Would you copy every record exactly as it stands and drop the pictures?
[Input material — start]
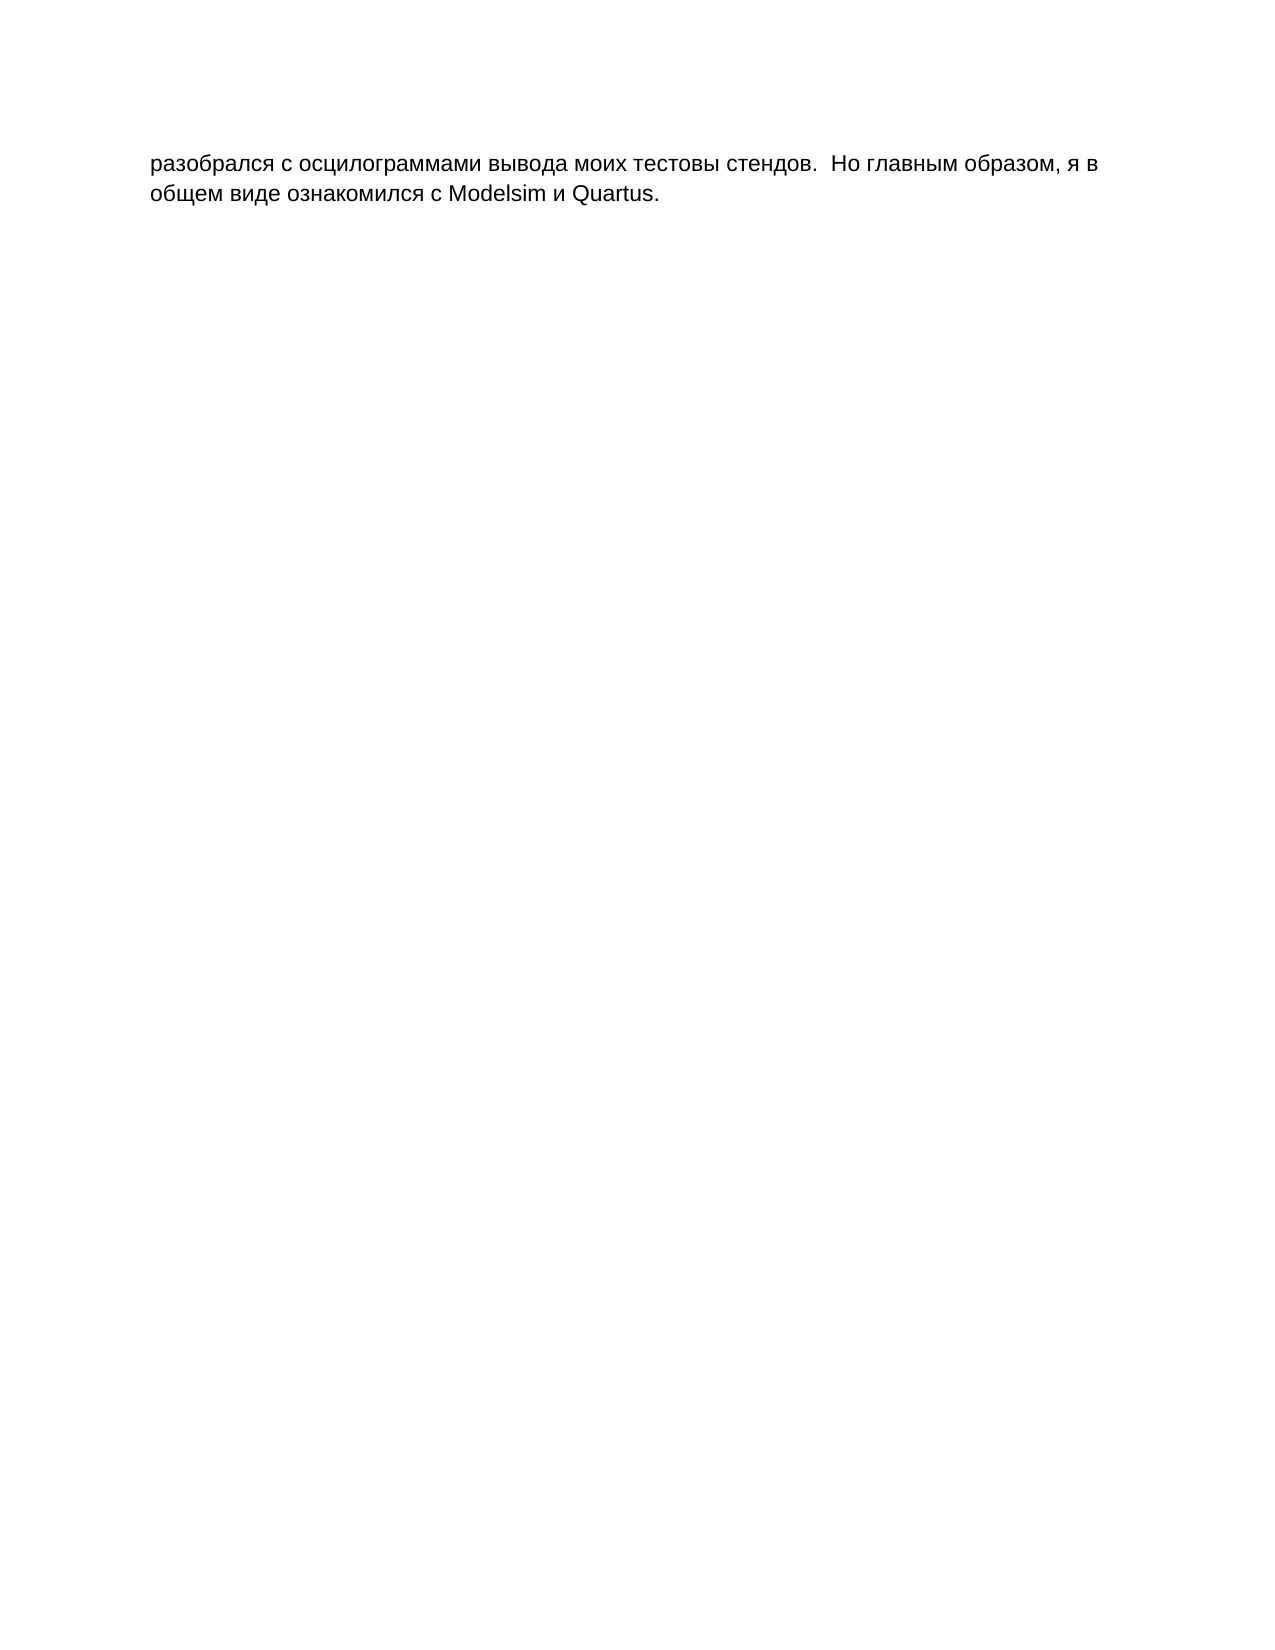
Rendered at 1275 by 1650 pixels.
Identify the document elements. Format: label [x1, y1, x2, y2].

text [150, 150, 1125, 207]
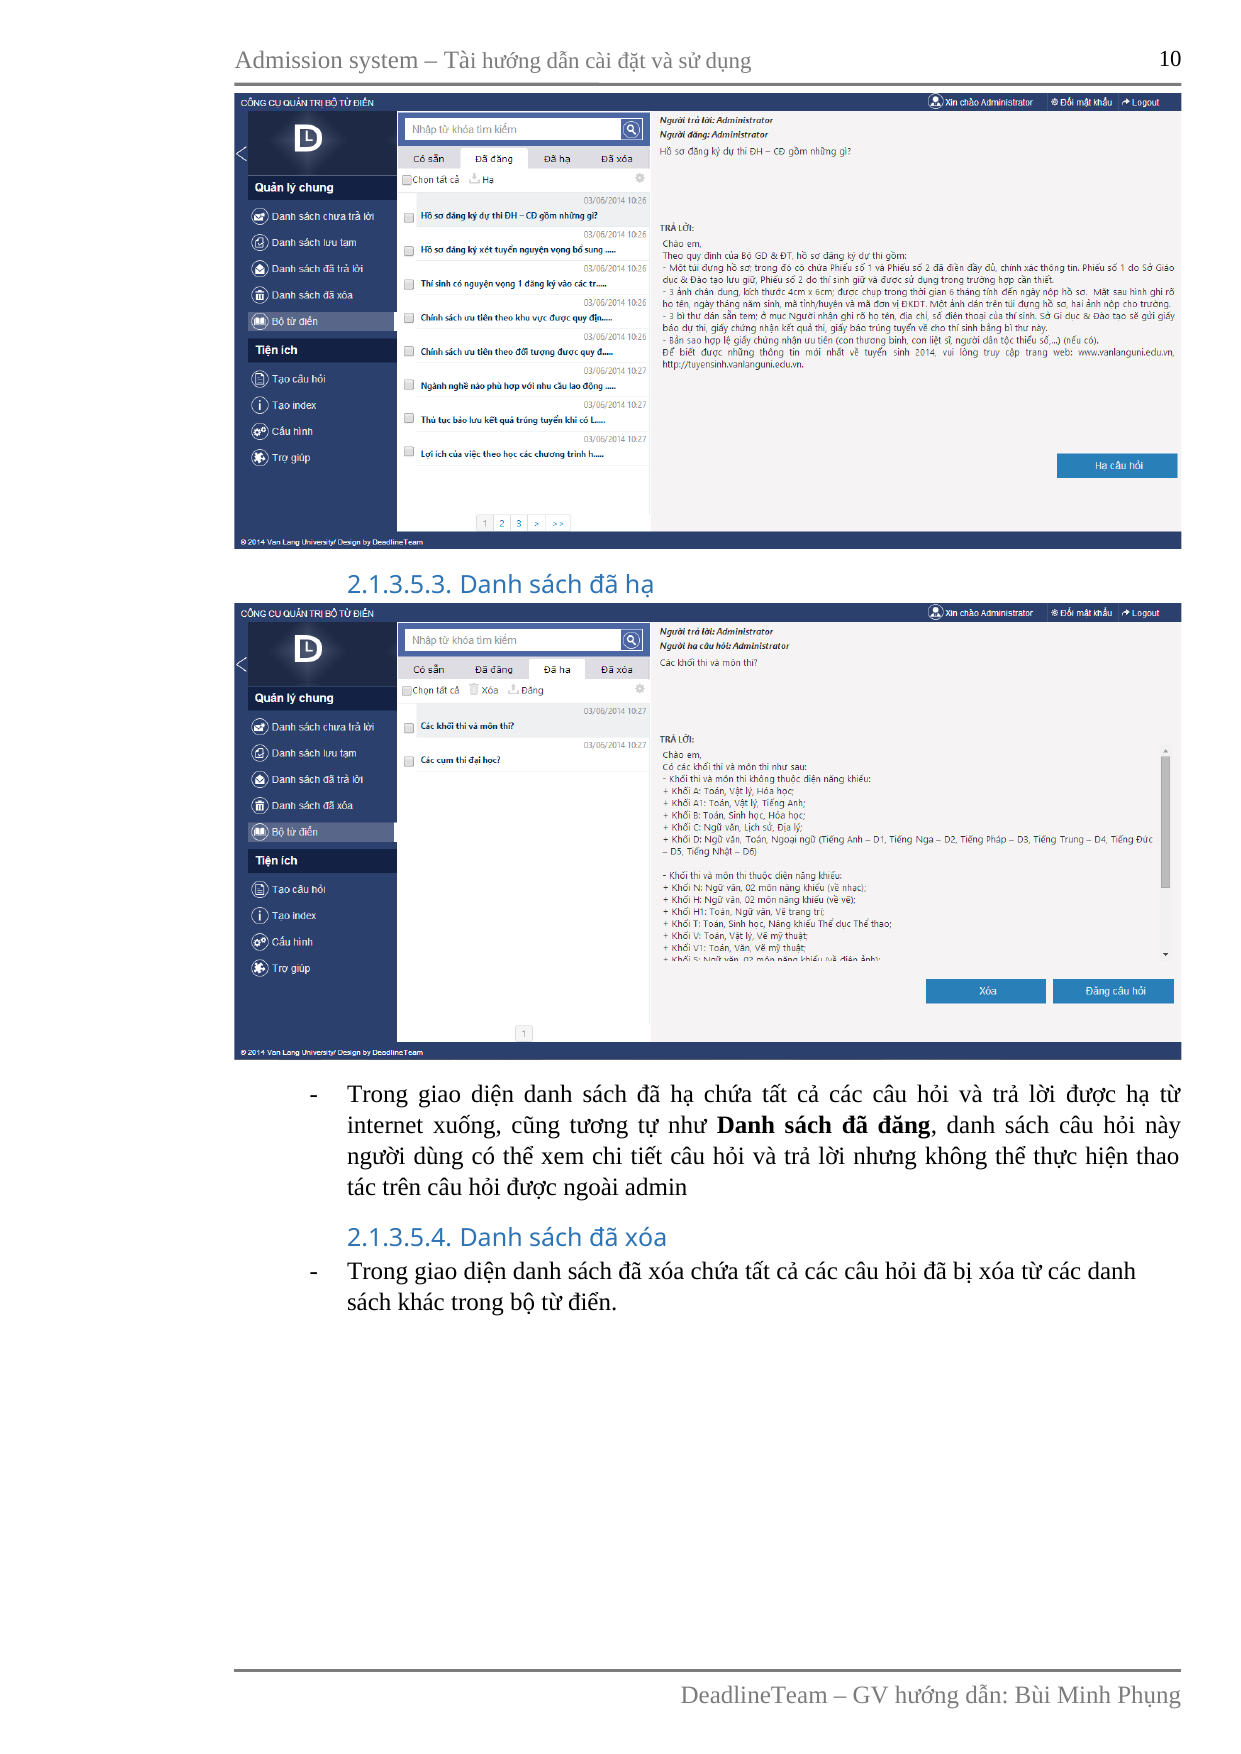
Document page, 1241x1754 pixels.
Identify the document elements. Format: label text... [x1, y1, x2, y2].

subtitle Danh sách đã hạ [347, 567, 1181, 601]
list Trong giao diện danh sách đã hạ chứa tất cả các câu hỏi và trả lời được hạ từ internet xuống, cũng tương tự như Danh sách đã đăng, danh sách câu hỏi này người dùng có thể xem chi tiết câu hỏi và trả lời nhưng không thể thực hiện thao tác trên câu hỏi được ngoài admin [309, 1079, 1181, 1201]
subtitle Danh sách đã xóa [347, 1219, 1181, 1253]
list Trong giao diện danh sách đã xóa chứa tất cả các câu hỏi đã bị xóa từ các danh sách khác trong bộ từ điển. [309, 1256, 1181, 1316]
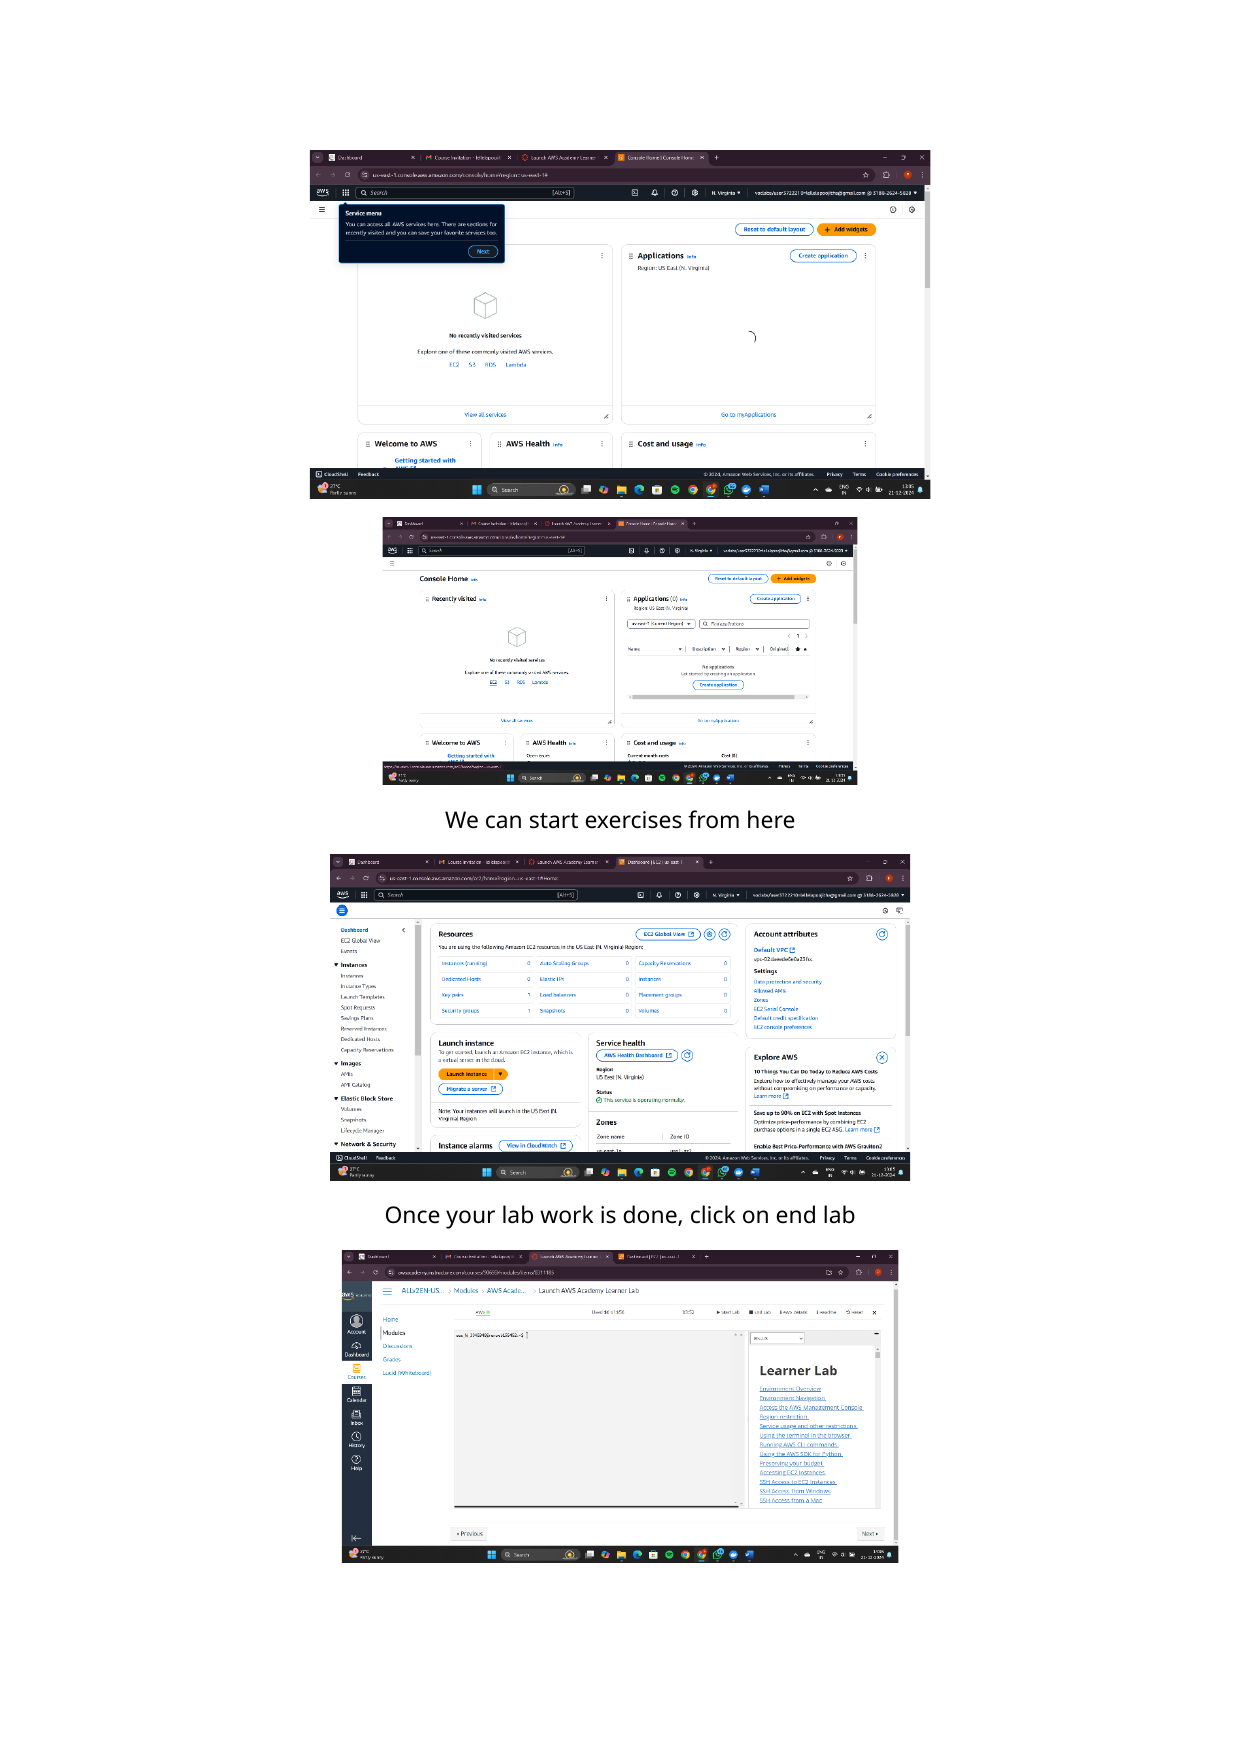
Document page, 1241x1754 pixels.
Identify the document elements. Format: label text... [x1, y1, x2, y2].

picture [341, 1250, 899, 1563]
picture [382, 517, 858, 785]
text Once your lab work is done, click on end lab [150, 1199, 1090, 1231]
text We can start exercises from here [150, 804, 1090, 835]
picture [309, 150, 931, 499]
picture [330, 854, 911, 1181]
[Input material — finish]
Response for this exercise:
Rendered at 1275 by 1650 pixels.
Identify the document elements. Format: label [x1, y1, x2, y2].

text [150, 150, 1125, 207]
Document page, 1241x1754 pixels.
Identify the document elements. Format: label text... [x1, y1, x2, y2].

subtitle Danh sách đã hạ [347, 567, 1181, 601]
list Trong giao diện danh sách đã hạ chứa tất cả các câu hỏi và trả lời được hạ từ internet xuống, cũng tương tự như Danh sách đã đăng, danh sách câu hỏi này người dùng có thể xem chi tiết câu hỏi và trả lời nhưng không thể thực hiện thao tác trên câu hỏi được ngoài admin [309, 1079, 1181, 1201]
subtitle Danh sách đã xóa [347, 1219, 1181, 1253]
list Trong giao diện danh sách đã xóa chứa tất cả các câu hỏi đã bị xóa từ các danh sách khác trong bộ từ điển. [309, 1256, 1181, 1316]
Document page, 1241x1754 pixels.
Identify the document elements. Format: label text... [x1, y1, x2, y2].

picture [341, 1250, 899, 1563]
picture [382, 517, 858, 785]
text Once your lab work is done, click on end lab [150, 1199, 1090, 1231]
text We can start exercises from here [150, 804, 1090, 835]
picture [309, 150, 931, 499]
picture [330, 854, 911, 1181]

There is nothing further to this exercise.